[WHAT THE EXERCISE ASKS]:
Could you reproduce all of these records exactly?

MATERIAL FOR THE TASK Block Start

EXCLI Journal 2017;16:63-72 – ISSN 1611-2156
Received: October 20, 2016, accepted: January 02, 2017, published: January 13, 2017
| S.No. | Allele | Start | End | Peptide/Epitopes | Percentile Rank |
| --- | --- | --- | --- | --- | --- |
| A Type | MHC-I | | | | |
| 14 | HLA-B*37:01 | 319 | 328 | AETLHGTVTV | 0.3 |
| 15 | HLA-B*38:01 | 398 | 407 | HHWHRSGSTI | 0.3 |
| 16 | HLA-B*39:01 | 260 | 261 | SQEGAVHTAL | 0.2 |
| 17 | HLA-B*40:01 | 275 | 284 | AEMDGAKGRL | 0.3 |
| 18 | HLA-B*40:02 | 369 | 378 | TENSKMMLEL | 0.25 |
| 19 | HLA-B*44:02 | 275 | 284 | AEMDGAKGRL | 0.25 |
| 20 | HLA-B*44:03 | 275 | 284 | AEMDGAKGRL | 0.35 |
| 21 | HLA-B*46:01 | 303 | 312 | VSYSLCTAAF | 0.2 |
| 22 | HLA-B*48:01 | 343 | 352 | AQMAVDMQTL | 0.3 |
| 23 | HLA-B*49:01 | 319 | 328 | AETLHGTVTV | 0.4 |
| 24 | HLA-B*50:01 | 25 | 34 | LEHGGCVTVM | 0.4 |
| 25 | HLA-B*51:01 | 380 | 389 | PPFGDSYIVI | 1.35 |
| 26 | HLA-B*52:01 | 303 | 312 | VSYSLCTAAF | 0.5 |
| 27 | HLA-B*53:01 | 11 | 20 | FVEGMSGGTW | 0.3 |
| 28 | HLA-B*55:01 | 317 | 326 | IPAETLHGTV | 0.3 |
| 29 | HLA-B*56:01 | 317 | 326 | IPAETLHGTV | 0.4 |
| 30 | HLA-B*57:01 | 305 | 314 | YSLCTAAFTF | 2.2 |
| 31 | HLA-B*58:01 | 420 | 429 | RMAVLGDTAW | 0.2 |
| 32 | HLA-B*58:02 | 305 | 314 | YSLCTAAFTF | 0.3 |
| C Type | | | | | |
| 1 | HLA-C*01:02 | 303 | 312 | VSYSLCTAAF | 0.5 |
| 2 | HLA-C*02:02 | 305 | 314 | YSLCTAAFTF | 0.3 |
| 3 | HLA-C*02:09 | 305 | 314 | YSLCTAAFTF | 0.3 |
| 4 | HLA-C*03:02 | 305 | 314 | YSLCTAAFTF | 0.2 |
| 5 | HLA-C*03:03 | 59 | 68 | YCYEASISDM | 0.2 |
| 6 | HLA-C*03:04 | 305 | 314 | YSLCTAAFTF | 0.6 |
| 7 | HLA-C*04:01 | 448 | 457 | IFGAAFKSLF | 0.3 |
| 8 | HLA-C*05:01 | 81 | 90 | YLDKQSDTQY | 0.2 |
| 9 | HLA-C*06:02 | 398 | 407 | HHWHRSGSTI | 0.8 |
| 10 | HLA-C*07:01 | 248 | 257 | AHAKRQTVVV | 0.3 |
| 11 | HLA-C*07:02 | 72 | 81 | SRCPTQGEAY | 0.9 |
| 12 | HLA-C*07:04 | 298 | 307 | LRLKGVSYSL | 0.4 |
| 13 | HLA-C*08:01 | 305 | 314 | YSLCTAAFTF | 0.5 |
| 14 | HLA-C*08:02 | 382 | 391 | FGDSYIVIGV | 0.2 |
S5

MATERIAL FOR THE TASK Block End

[RESPONSE AREA]:
EXCLI Journal 2017;16:63-72 – ISSN 1611-2156
Received: October 20, 2016, accepted: January 02, 2017, published: January 13, 2017
| S.No. | Allele | Start | End | Peptide/Epitopes | Percentile Rank |
| --- | --- | --- | --- | --- | --- |
| A Type | MHC-I | | | | |
| 14 | HLA-B*37:01 | 319 | 328 | AETLHGTVTV | 0.3 |
| 15 | HLA-B*38:01 | 398 | 407 | HHWHRSGSTI | 0.3 |
| 16 | HLA-B*39:01 | 260 | 261 | SQEGAVHTAL | 0.2 |
| 17 | HLA-B*40:01 | 275 | 284 | AEMDGAKGRL | 0.3 |
| 18 | HLA-B*40:02 | 369 | 378 | TENSKMMLEL | 0.25 |
| 19 | HLA-B*44:02 | 275 | 284 | AEMDGAKGRL | 0.25 |
| 20 | HLA-B*44:03 | 275 | 284 | AEMDGAKGRL | 0.35 |
| 21 | HLA-B*46:01 | 303 | 312 | VSYSLCTAAF | 0.2 |
| 22 | HLA-B*48:01 | 343 | 352 | AQMAVDMQTL | 0.3 |
| 23 | HLA-B*49:01 | 319 | 328 | AETLHGTVTV | 0.4 |
| 24 | HLA-B*50:01 | 25 | 34 | LEHGGCVTVM | 0.4 |
| 25 | HLA-B*51:01 | 380 | 389 | PPFGDSYIVI | 1.35 |
| 26 | HLA-B*52:01 | 303 | 312 | VSYSLCTAAF | 0.5 |
| 27 | HLA-B*53:01 | 11 | 20 | FVEGMSGGTW | 0.3 |
| 28 | HLA-B*55:01 | 317 | 326 | IPAETLHGTV | 0.3 |
| 29 | HLA-B*56:01 | 317 | 326 | IPAETLHGTV | 0.4 |
| 30 | HLA-B*57:01 | 305 | 314 | YSLCTAAFTF | 2.2 |
| 31 | HLA-B*58:01 | 420 | 429 | RMAVLGDTAW | 0.2 |
| 32 | HLA-B*58:02 | 305 | 314 | YSLCTAAFTF | 0.3 |
| C Type | | | | | |
| 1 | HLA-C*01:02 | 303 | 312 | VSYSLCTAAF | 0.5 |
| 2 | HLA-C*02:02 | 305 | 314 | YSLCTAAFTF | 0.3 |
| 3 | HLA-C*02:09 | 305 | 314 | YSLCTAAFTF | 0.3 |
| 4 | HLA-C*03:02 | 305 | 314 | YSLCTAAFTF | 0.2 |
| 5 | HLA-C*03:03 | 59 | 68 | YCYEASISDM | 0.2 |
| 6 | HLA-C*03:04 | 305 | 314 | YSLCTAAFTF | 0.6 |
| 7 | HLA-C*04:01 | 448 | 457 | IFGAAFKSLF | 0.3 |
| 8 | HLA-C*05:01 | 81 | 90 | YLDKQSDTQY | 0.2 |
| 9 | HLA-C*06:02 | 398 | 407 | HHWHRSGSTI | 0.8 |
| 10 | HLA-C*07:01 | 248 | 257 | AHAKRQTVVV | 0.3 |
| 11 | HLA-C*07:02 | 72 | 81 | SRCPTQGEAY | 0.9 |
| 12 | HLA-C*07:04 | 298 | 307 | LRLKGVSYSL | 0.4 |
| 13 | HLA-C*08:01 | 305 | 314 | YSLCTAAFTF | 0.5 |
| 14 | HLA-C*08:02 | 382 | 391 | FGDSYIVIGV | 0.2 |
S5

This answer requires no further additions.